In the holiday spirit of gift giving, it may be no surprise to find out that December is National Safe Toys and Gifts Awareness Month. Many of us purchase gifts for our friends and loved ones during the holidays, and may even be the ones helping Santa check off his gift giving list. As for me, one thing that always slows down my sleigh is not knowing what gifts to get for the little elves in my life. Children’s toy aisles and the many toys that fill them can be complex, expensive, and possibly unsafe.

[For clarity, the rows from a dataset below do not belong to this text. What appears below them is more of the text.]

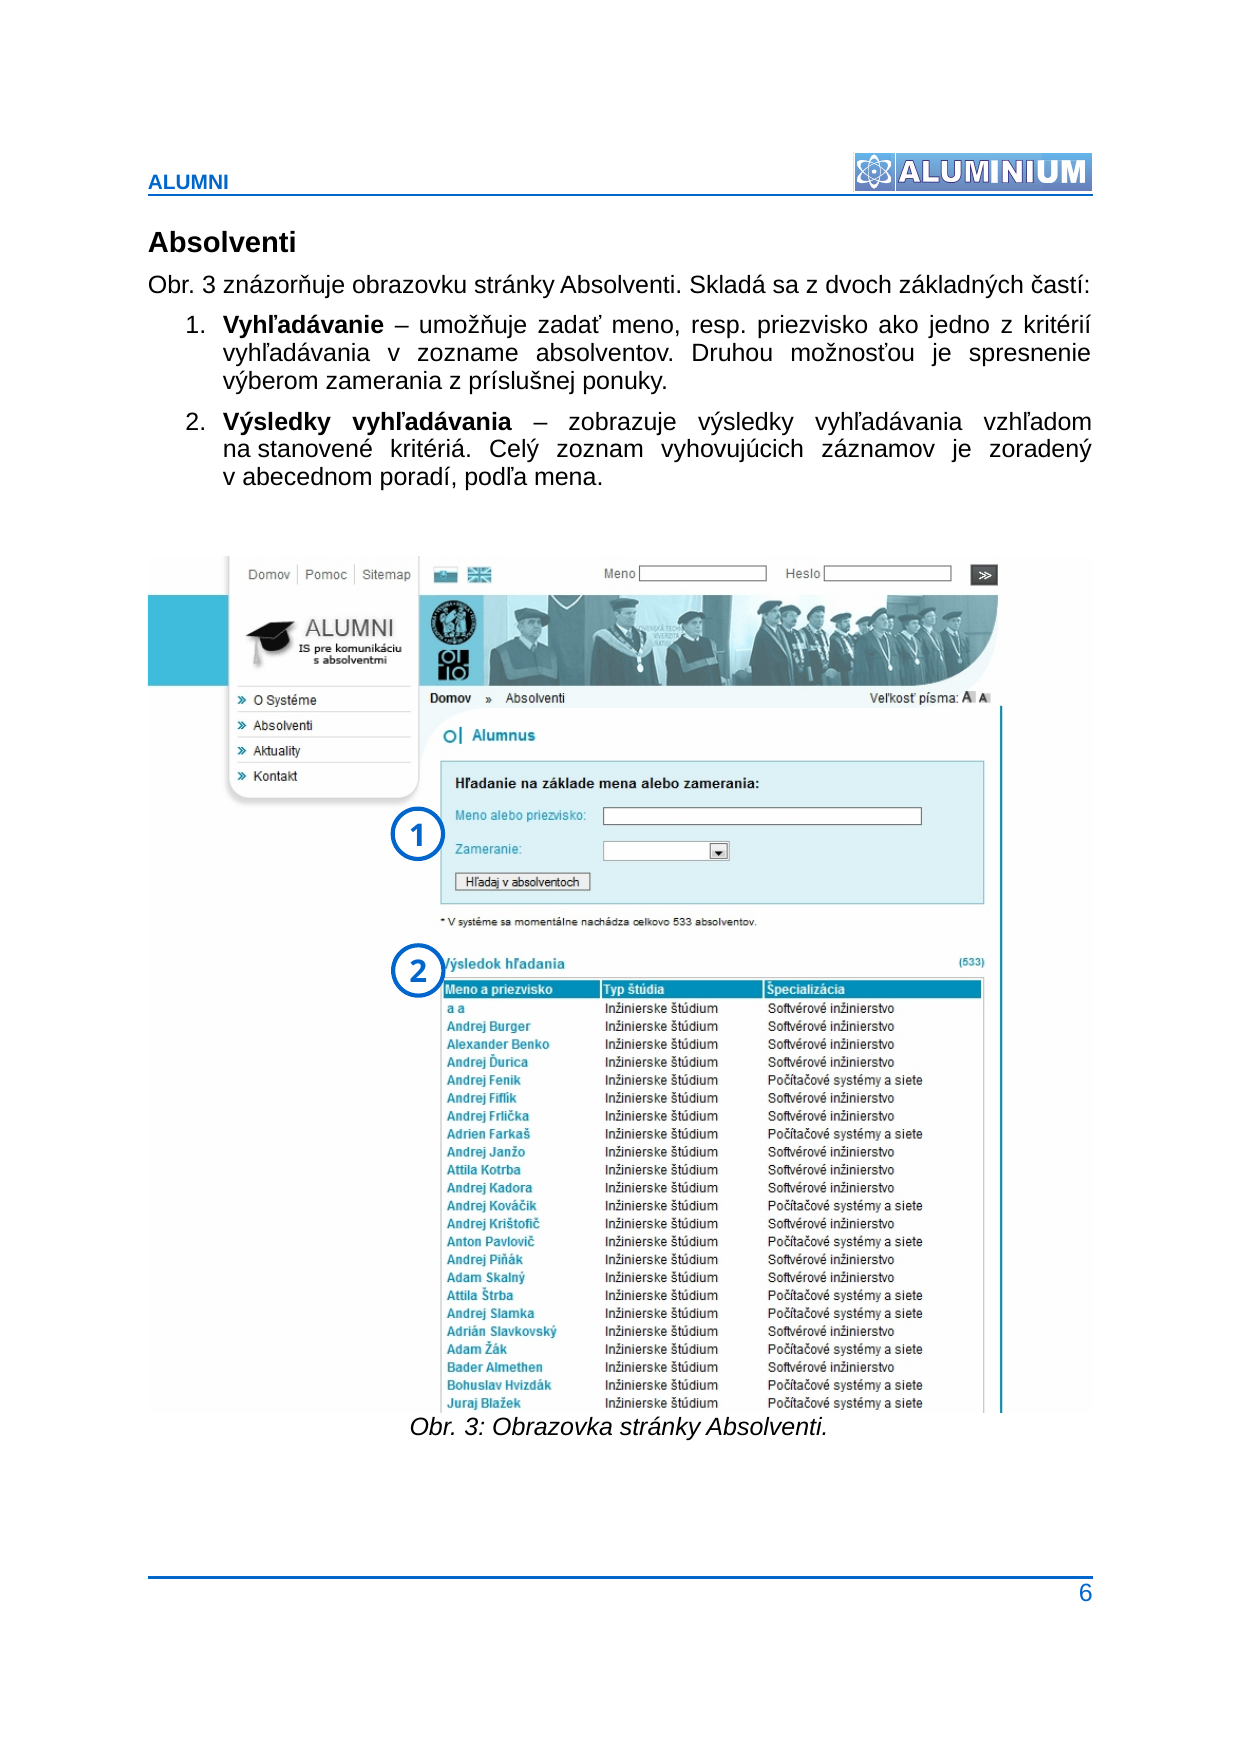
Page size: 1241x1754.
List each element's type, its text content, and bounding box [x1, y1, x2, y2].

text Obr. 3: Obrazovka stránky Absolventi. [148, 1413, 1093, 1441]
list Výsledky vyhľadávania – zobrazuje výsledky vyhľadávania vzhľadom na stanovené kritériá. Celý zoznam vyhovujúcich záznamov je zoradený v abecednom poradí, podľa mena. [185, 407, 1093, 491]
subtitle Absolventi [148, 226, 1093, 258]
list Vyhľadávanie – umožňuje zadať meno, resp. priezvisko ako jedno z kritérií vyhľadávania v zozname absolventov. Druhou možnosťou je spresnenie výberom zamerania z príslušnej ponuky. [185, 311, 1093, 395]
picture [147, 556, 1093, 1413]
text Obr. 3 znázorňuje obrazovku stránky Absolventi. Skladá sa z dvoch základných častí: [148, 271, 1093, 298]
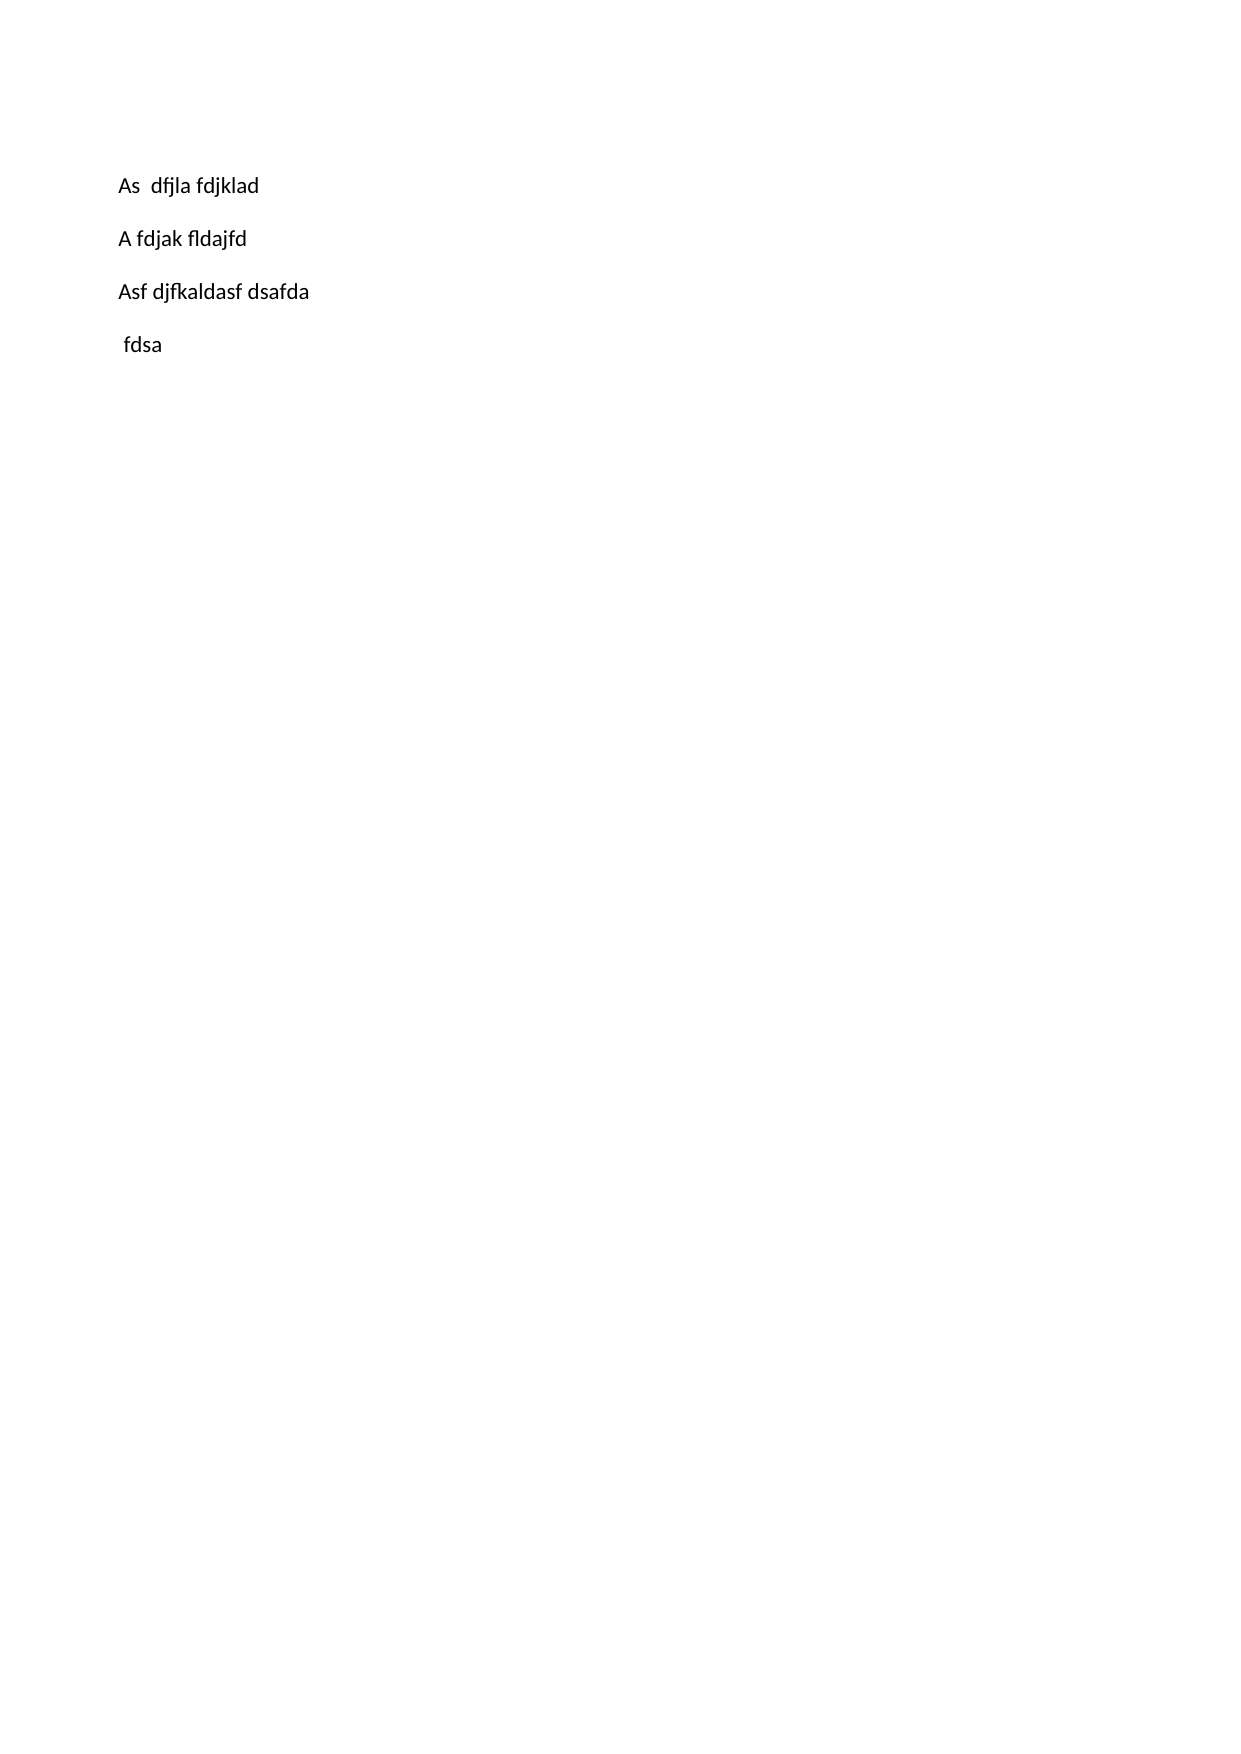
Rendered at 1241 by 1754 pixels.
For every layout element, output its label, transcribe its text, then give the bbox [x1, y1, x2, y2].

text Asf djfkaldasf dsafda [118, 277, 1122, 305]
text A fdjak fldajfd [118, 224, 1122, 252]
text As dfjla fdjklad [118, 171, 1122, 199]
text fdsa [118, 330, 1122, 358]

Although there are many toy options out there, there are a few ways to sift through those abundant toys to find the perfect and safe gift.
Here are some general guidelines to keep in mind when shopping for toys:
- Stuffed toys should be labeled as washable; toys made of fabric should also be labeled as flame resistant or flame retardant.
- Painted toys should have lead-free paint.
- Art materials should say non-toxic; crayons and paints should say ASTM D-4236 on the package meaning that they have been tested and evaluated as safe. (ASTM stands for American Society for Testing and Materials)
- Electronic toys should be labeled UL meaning that they meet the safety standards set by Underwriters Laboratories.
- Top items that may be considered unsafe include: deflated or broken balloons, small balls or other small parts/pieces, magnets (especially if high-powered), toys with ropes or cords, and toys with heating elements or loud noises. Other items that are considered non-toys that may be tempting for kids to play with are sharp scissors, matches, and fireworks.
Now that we know what gifts to avoid, let’s talk about what items to look for. Keep in mind the child’s age and ability level. Most toy packaging will be labeled with the necessary information for you to make an informed choice. For infants, toddlers, and preschoolers, toys should be large enough so that they cannot be swallowed. A good way to determine this is to use a small-parts tester or a toilet paper roll as reference; if the item can fit through this, it is too small for a child at this age. Also, avoid toys with sharp edges or small parts that could easily break off, and be sure all batteries are secure within the toy if applicable.
Grade schoolers may be interested in more adventurous toys such as bikes, roller blades, skateboards, or toy darts or guns to name a few. It may be beneficial to purchase safety equipment to go along with the gift such as a helmet or protective padding, or ask another person to “split the bill” so that getting the item and the protective gear isn’t so expensive. Also, toy guns or darts should be brightly colored so that they are not mistaken as the real deal. If you are purchasing a toy for a child with special needs, choose toys that appeal to different senses such as movement, sound, and texture, and keep in mind the size and weight of the toy. You may also visit the AblePlay website for more special needs gift ideas.
Lastly, as much as we would like to use hand-me-down toys, they may not be the safest option for children. Although these toys may have sentimental value and are cost effective, they may not meet current safety standards or may be worn from previous play, having the potential to break and become a hazard.
Parents! Once the toys your child has received are in hand, here are a few tips once the gifts are open:
- Immediately discard plastic wrapping and other packaging so they don’t become a hazard.
- Keep toys appropriate for older children away from younger children.
- Supervise all battery charging as this may pose a threat of thermal burn to a young child.
- Throw away broken toys or repair them promptly.
- Check toys regularly for broken pieces, finger pinch points, or easily removable parts.
- Store outdoor equipment indoors when not in use so that they are not exposed to the elements.
Are you unsure if a product or toy is safe? Check out the U.S. Consumer Product Safety Commission or the Safe Kids Worldwide websites for information on recent product recalls.
‘Tis the season of gift giving! As I begin creating my holiday shopping list for the little elves I know, I’ll keep these tips in mind.